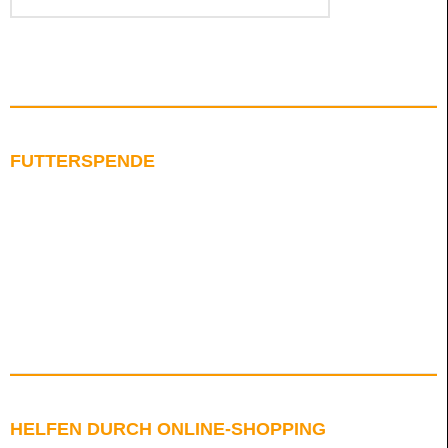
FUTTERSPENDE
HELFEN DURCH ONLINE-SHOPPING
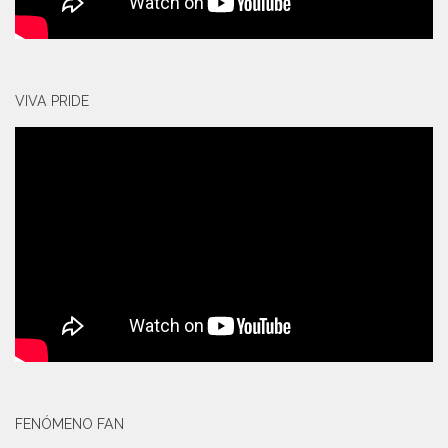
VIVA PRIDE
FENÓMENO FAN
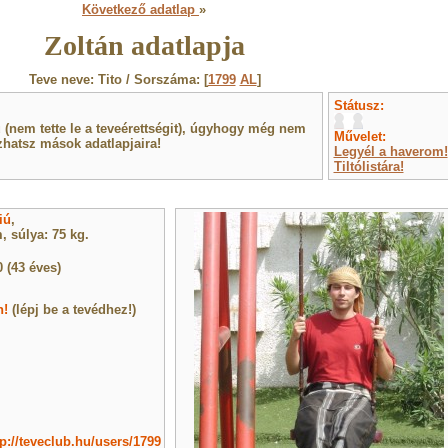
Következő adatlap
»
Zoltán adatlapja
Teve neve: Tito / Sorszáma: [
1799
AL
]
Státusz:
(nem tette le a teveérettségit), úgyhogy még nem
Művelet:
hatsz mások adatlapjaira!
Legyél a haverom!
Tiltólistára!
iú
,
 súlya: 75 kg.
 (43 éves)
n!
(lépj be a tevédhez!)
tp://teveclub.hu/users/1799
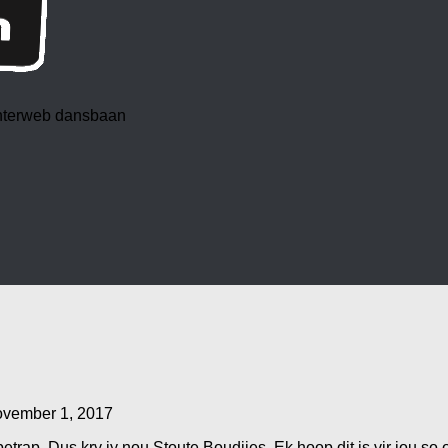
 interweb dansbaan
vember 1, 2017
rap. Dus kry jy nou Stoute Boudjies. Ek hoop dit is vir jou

+++++

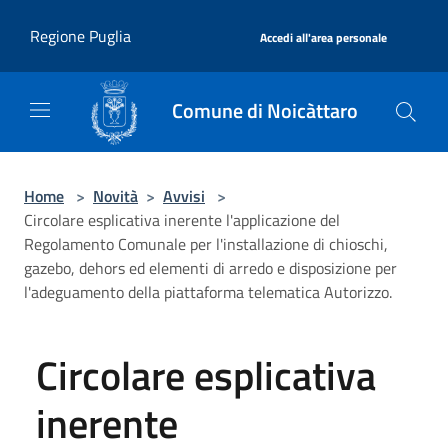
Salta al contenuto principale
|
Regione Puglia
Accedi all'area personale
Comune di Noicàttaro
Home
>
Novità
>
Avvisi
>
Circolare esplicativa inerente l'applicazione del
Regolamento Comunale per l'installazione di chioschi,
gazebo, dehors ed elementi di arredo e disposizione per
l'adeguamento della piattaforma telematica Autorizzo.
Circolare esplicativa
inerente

+++++

▶ Required work:
In the records above, find the line with "tp://teveclub.hu/users/1799" and the line with "rap. Dus kry", then restate word for word only those two lines and all lines between, omitting pictures.

▶ Your response:
tp://teveclub.hu/users/1799
 interweb dansbaan
vember 1, 2017
rap. Dus kry jy nou Stoute Boudjies. Ek hoop dit is vir jou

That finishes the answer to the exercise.